Gabrielle ALTHEN : Soleil patient, Arfuyen, 2015 –14 €.

Un « argument », offert au lecteur, et que celui-ci ne découvrira qu’en fin de volume, explicite le « trajet » que jalonnent les trois parties de ce livre. À partir de la grisaille et du manque existentiel (première partie : Trouver manque), un combat protéiforme et tragique est livré au nom du « désir » et pour le « mériter » (deuxième partie : Falloir) et déboucher enfin sur Le Troisième Jour (troisième partie) « de la vie redevenue vivante », patiente comme ce « soleil plus nu » dont le mystère « danse », mais toujours pour un futur. Sous les deux espèces de la métaphore et du symbole, et suivant, peut-être, quel modèle de déambulation progressive, quelle Divina Commedia, n’est-ce pas ici à la quête d’un salut que se confie le poème ?

De fait, c’est tout naturellement la parole qui, à partir du « gris », initie le voyage : Un mot/ Pour attirer la foudre/ Dans le gris sans éperons du moment/ Le mot arrive/ Puis il nous dévisage. Le départ se prend ainsi dans un monde dont la grisaille est moins ennoyée d’eaux stagnantes qu’hallucinée de visions infernales, comme celle-ci : Le ciel a ses épines/ Te voilà écorché […] Manque pourtant la corruption des chairs/ Et le poète comme un chien/ A des yeux carnivores/ Qui font le tour de sa tête/ Et percent des fenêtres – ou encore celle-là : La terre était pelée comme une orange/ Les sentiments couraient par meutes/ Les routes ont des sœurs borgnes/ Où déposer le pus de l’air/ L’été pensant sur les taudis/ Le ciel est pierre parmi les pierres […] Au tréfonds de ce monde à la « lumière indurée », aux « griffes rentrées », il arrive parfois que s’entrouvre un « bref tiroir du temps », un intervalle de liberté qu’on ne sait pas ou ne veut pas saisir au vol, ce qui fait que les mots s’effondrent dans la bouche/ Le moment se referme/ Et ce n’avait été que rameau caressant le vent…
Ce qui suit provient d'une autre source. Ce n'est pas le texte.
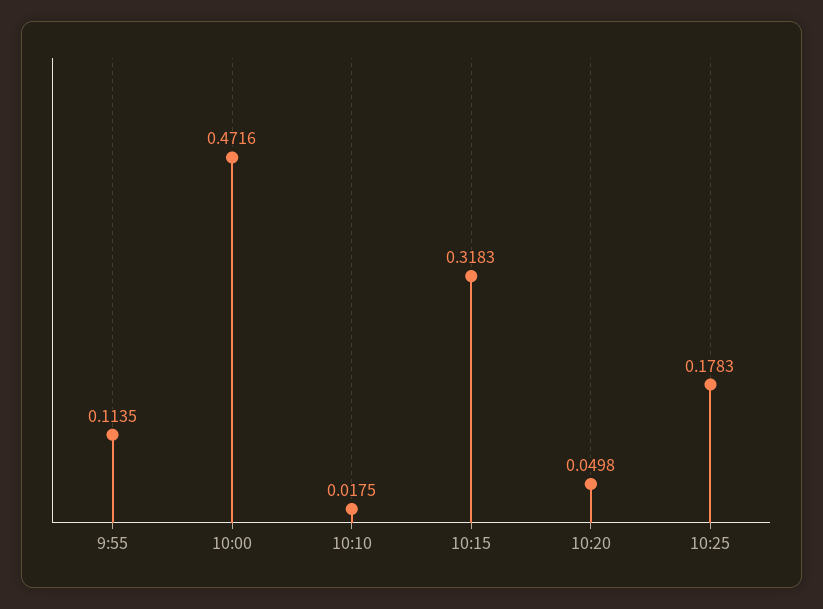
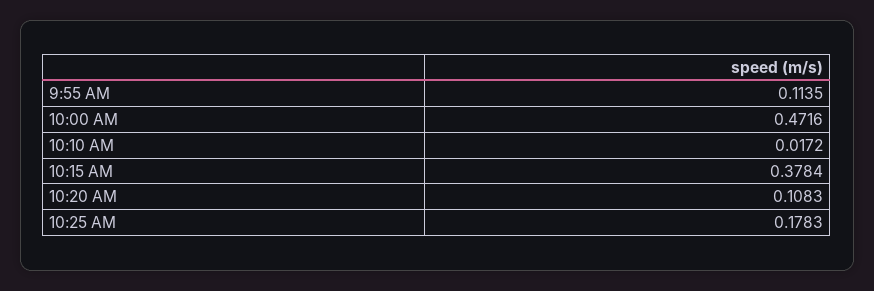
  {
    "9:55": 0.1135,
    "10:00": 0.4716,
-   "10:10": 0.0175,
+   "10:10": 0.0172,
-   "10:15": 0.3183,
+   "10:15": 0.3784,
-   "10:20": 0.0498,
+   "10:20": 0.1083,
    "10:25": 0.1783
  }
Avec Falloir, deuxième partie du livre, pour se dégager d’un monde où « La beauté […] est un trou sur le vide », où « La pureté […] a les dents noires » et, comme obsessionnellement, « L’idéal a les dents qui pourrissent », c’est une tâche de libération qui commence, de réhabilitation et de restauration du « désir » : Un jour je referai le beau bouquet/ De mes désirs/ Et je le poserai sur un autel vacant […] Je n’ai pas d’aise dans mon cœur/ Mais si un jour faisant la paix/ Mon cœur et moi aimions la même rose/ Crédible/ La même rose agissante/ Et terrible/ Je reviendrais à la maison/ Et de nouveau j’habiterais ce cœur. Mais là, c’est tâche ardue pour la parole du poème : s’il peut conduire « à la porte du temps » c’est bien souvent tout près « de la colonne vive du malheur » que doit œuvrer cet « autre Sisyphe » qui, inlassablement, s’emploie aux combats d’une « lumière débordant la couleur éblouissante de la mort ».
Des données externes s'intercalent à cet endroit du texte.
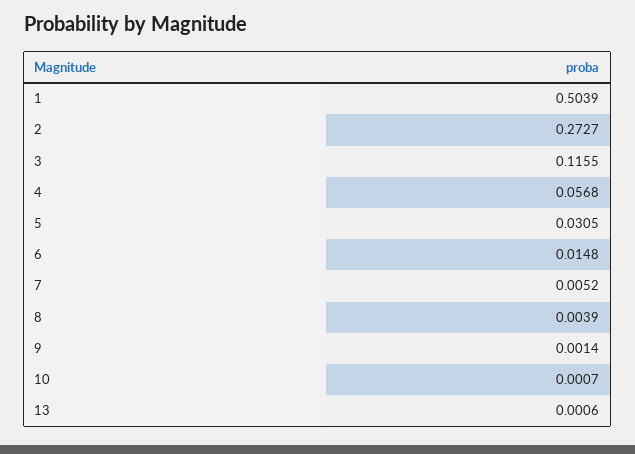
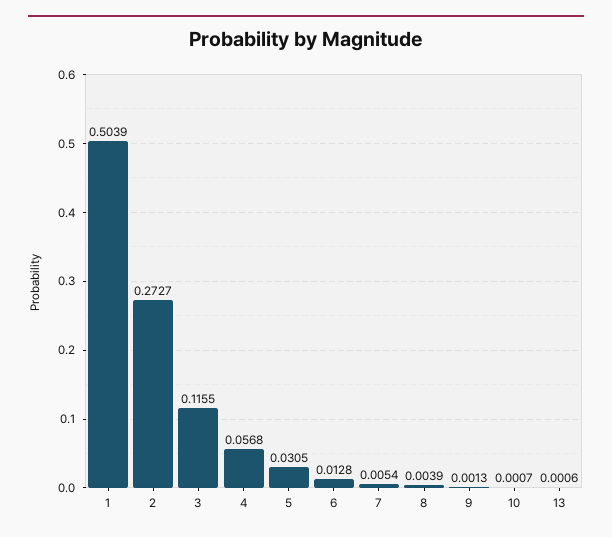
  {
    "1": 0.5039,
    "2": 0.2727,
    "3": 0.1155,
    "4": 0.0568,
    "5": 0.0305,
-   "6": 0.0148,
+   "6": 0.0128,
-   "7": 0.0052,
+   "7": 0.0054,
    "8": 0.0039,
-   "9": 0.0014,
+   "9": 0.0013,
    "10": 0.0007,
    "13": 0.0006
  }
Avec Le Troisième Jour et sa « surprise » d’un « coup de vent heureux », s’établira peu à peu la sagesse d’une sérénité nouvelle : Au travers du sous-bois/ Les anges vont sans perles/ Une beauté se rassérène/ – Jusqu’à la grâce de l’os/ Il nous faudra ôter notre parure – Et c’est aussi jusqu’à « la joie » qui se met « à occuper le terrain », s’appliquant, comme la guêpe en son surplace […] à durer, à mi-hauteur d’homme, au-dessus des iris. La sorte de bonheur épuré qui s’éprouve là, d’avoir su se mériter, arbore un « bleu qui se décharne ». Son paysage confine à un absolu de transparence : Le vent brille/ La chose est sans contour/ Un grand cyprès roussit/ Pour que la mort ne soit pas dite absente.

Au-delà de son expérience existentielle, on lira, qui la transcende, le beau et grand poème qu’est ce livre, où la parole, forte et délivrée pour affronter les aspérités d’un destin, s’est peu à peu donné les demi-teintes qui arbitrent l’éclat et l’assentiment.

Paul Farellier

Note de lecture in revue Les Hommes sans Épaules, n° 41, 1er semestre 2016.